Given passage:
The Last King of Scotland may never play in rural Nebraska, but the Rural Nebraska Film Critics Society might say Forest Whitaker gave 2006’s best male-lead performance on precedent.
Practically every other critical group has rewarded him, and he’s considered a shoo-in for an Oscar. Whitaker’s much-ballyhooed performance as madman Ugandan ruler Idi Amin isn’t worth the greatest-of-all-time hyperbole. But one scene proves just how transcendent his acting is above what becomes an otherwise rote on-the-run thriller that sidelines Whitaker in its second hour.
Amin wakes in the middle of the night with severe stomach pains. Convinced he’s been poisoned in an assassination attempt, he calls for his personal physician, Nicholas Garrigan (James McAvoy), to treat him immediately. Garrigan grabs a baseball bat after spotting open bottles of beer and pills, asks Amin to sit down, presses the bat to his stomach and has him stand up.
What emits is a subwoofer-rattling fart that would make a sound-effects guy on a kids’ film weep, and that it’s only trapped gas is nominally funny for about a second. But Whitaker twists the throwaway gag into deep character nuances of Amin’s recklessness, paranoia and shame at showing weakness. That is how good Whitaker is; it’s not just the wheels of evil that turn in Amin’s brain, but also how the mentally claustrophobic mix of fear and power can cause rot and decay.
On that front, Whitaker and Scotland get right what Sean Penn and All the King’s Men got wrong. Whitaker’s organic work towers over the rest of the movie, as it takes an almost-Boogie Nights approach to the African-plight trend. It’s drenched in a funky soundtrack and (perhaps correctly) equates Amin’s opulence with a rock ‘n’ roll lifestyle.

Stored records
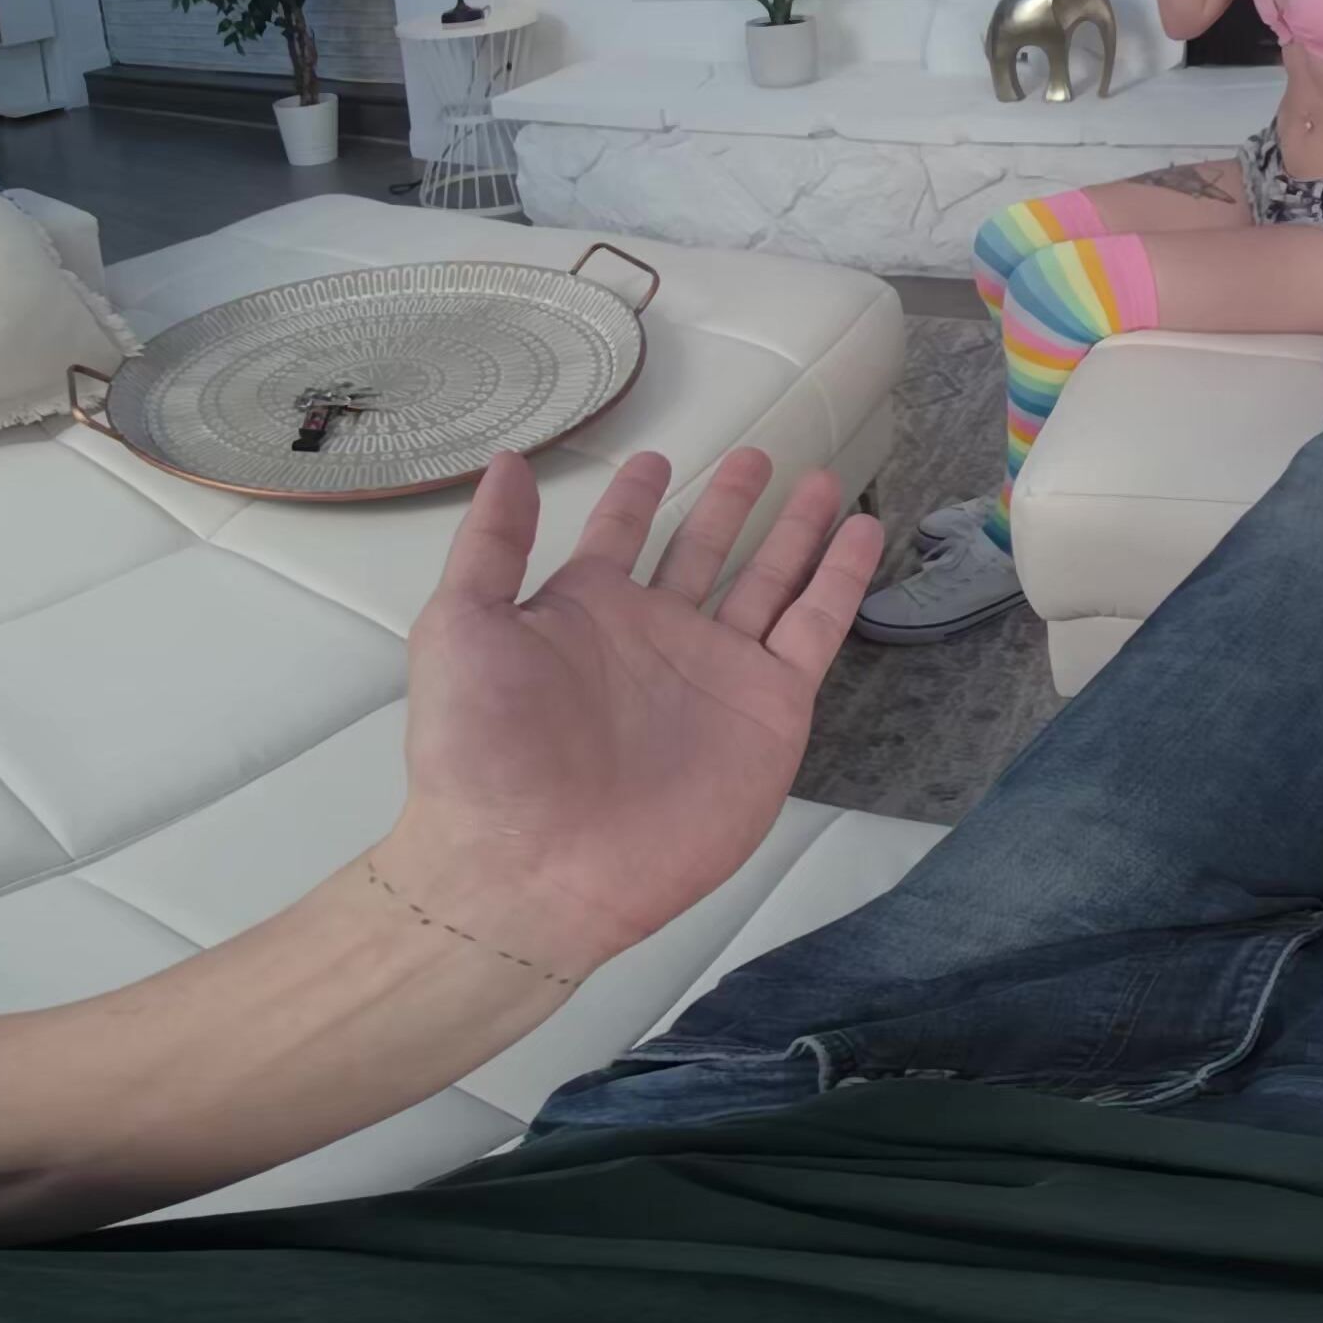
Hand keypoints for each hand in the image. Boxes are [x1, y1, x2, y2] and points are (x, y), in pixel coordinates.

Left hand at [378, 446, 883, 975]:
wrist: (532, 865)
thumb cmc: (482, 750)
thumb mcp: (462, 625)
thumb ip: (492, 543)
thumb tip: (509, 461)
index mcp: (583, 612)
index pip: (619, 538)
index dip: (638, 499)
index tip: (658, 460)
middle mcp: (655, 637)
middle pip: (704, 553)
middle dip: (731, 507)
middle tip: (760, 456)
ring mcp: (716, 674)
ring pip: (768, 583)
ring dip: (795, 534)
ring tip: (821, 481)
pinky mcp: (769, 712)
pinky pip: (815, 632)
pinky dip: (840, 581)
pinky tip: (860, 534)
--
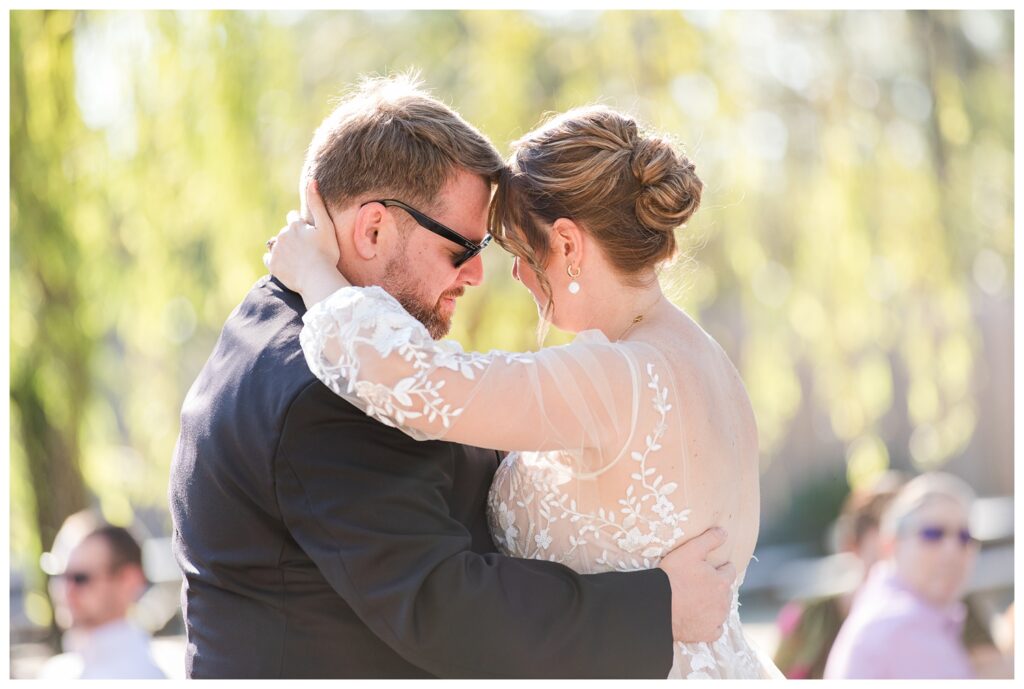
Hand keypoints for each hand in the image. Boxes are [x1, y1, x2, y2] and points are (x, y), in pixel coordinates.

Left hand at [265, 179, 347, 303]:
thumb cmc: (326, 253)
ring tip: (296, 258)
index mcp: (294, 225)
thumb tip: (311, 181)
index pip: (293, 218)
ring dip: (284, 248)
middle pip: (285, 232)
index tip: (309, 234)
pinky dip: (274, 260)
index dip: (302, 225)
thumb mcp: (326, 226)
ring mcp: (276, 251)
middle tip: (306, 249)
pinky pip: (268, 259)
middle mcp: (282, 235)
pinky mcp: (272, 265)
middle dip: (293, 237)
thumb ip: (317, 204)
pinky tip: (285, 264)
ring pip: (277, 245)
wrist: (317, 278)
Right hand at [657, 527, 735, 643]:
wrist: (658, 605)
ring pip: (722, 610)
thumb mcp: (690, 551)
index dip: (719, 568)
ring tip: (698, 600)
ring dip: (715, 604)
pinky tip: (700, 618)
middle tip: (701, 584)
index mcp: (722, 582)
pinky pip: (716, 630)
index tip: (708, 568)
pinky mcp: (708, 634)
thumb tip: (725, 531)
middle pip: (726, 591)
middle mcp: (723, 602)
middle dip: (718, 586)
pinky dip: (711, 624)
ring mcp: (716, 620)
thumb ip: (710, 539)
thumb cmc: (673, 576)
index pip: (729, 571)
==
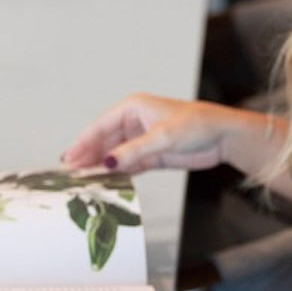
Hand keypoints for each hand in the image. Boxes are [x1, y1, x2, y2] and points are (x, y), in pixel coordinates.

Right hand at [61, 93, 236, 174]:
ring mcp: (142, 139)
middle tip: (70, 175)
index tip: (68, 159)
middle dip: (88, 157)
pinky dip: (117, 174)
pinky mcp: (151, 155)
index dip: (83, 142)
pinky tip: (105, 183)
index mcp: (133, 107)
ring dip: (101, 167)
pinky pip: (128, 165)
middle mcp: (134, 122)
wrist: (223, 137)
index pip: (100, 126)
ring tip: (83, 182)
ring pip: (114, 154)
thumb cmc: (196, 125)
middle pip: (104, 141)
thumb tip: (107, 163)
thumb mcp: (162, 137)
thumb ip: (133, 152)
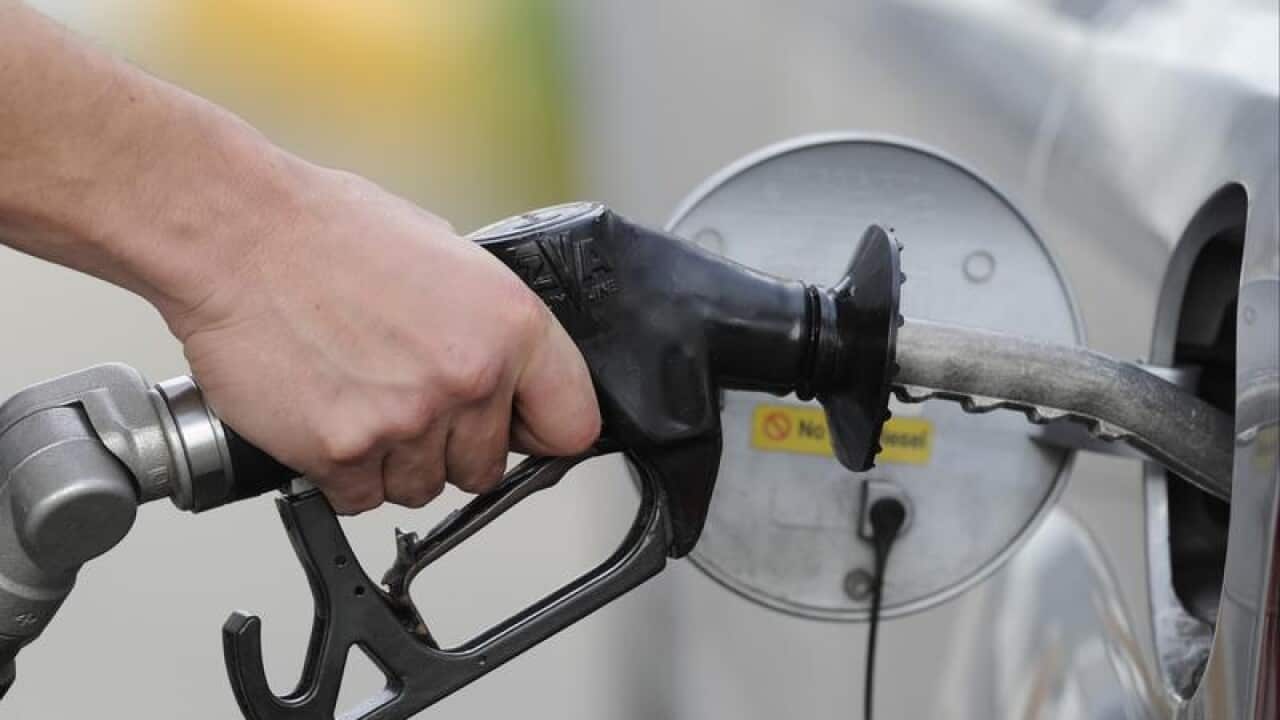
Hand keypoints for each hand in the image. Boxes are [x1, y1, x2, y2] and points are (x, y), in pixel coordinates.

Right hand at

What to do:
Please copy the stretch of the film review from "What emits is" through "rock ‘n’ roll lifestyle." word for word.

Your solution:
What emits is a subwoofer-rattling fart that would make a sound-effects guy on a kids’ film weep, and that it’s only trapped gas is nominally funny for about a second. But Whitaker twists the throwaway gag into deep character nuances of Amin’s recklessness, paranoia and shame at showing weakness. That is how good Whitaker is; it’s not just the wheels of evil that turn in Amin’s brain, but also how the mentally claustrophobic mix of fear and power can cause rot and decay.
On that front, Whitaker and Scotland get right what Sean Penn and All the King’s Men got wrong. Whitaker’s organic work towers over the rest of the movie, as it takes an almost-Boogie Nights approach to the African-plight trend. It’s drenched in a funky soundtrack and (perhaps correctly) equates Amin’s opulence with a rock ‘n’ roll lifestyle.